Era mania, na época, jogador transformar-se em técnico, despontando Osiel Lago (meio-campista), Cezimar Borges (ponta esquerda) Herwin Hackradt (zagueiro), José Maria Pinto, (dublê de fisicultor e treinador), entre outros. O Alecrim FC teve seus famosos: Ivo Hoffmann, o surinamês Roberto Rack, Marinho Chagas (ao parar como jogador), também ex-jogador Scala, Charles Omeña, tenente Jorge Level e o mais badalado e pioneiro, o cabo pernambucano Alexandre Kruse, o primeiro a apresentar diploma de técnico, já naquela época.

Bom mesmo é a Série “B”

Assino embaixo a opinião do companheiro aqui da TN, Marcos Lopes, quando no seu blog ressalta a importância que é disputar a Copa do Brasil e a Copa do Nordeste, mas que – apesar da premiação alta das duas, nem assim supera o “gosto” de participar da série “B” do Campeonato Brasileiro (partindo do princípio de que a série “A” é quase uma utopia  para 90% dos times postulantes).
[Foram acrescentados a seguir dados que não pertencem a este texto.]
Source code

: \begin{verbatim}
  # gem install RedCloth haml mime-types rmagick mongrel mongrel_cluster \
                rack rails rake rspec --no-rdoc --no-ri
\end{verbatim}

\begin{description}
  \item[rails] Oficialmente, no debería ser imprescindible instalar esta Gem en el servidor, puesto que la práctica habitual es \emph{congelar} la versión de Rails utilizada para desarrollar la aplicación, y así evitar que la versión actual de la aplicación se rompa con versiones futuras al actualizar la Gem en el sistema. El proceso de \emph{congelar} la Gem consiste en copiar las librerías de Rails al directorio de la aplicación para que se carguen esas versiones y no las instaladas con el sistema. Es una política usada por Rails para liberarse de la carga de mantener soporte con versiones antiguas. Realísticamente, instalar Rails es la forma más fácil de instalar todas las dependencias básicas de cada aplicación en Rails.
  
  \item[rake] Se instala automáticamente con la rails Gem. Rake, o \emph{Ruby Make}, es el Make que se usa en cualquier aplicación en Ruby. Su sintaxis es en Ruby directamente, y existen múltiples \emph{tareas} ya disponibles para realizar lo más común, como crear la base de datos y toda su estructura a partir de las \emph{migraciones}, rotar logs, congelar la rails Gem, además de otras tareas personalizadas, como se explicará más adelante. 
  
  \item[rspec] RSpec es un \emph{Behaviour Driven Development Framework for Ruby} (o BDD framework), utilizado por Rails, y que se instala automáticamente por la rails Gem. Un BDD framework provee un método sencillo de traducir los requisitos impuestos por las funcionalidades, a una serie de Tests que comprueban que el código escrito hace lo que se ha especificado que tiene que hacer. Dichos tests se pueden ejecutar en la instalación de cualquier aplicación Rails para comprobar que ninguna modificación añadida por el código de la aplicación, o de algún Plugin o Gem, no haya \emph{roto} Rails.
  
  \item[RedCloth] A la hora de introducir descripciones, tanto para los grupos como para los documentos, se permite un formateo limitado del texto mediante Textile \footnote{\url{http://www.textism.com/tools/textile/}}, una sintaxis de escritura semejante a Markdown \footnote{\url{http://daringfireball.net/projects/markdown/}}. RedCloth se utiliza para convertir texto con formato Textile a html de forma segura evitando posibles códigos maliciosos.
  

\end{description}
Disputar a série “B” é estar sempre na vitrine, embora tenha o lado negativo que é o sufoco de fugir da Z-4 nas últimas rodadas. Nos primeiros anos da série “B”  não havia cobertura das tevês como ocorre atualmente. ABC e América já passaram por vários vexames e o sobe/desce,  os rubros ainda sentiram o prazer de disputar a “A”, sempre muito difícil, quase impossível chegar lá. 

OS CAUSOS DO FUTSAL

Nesta terça-feira, a partir das 18h30, na AABB, o prof. Jamilson Martins autografa seu mais novo título, 170 páginas, orelhas de Albimar Furtado, sob título “Histórias e Causos do Futebol de Salão -RN”, organização de Rayane Cunha, impressão WP Gráfica.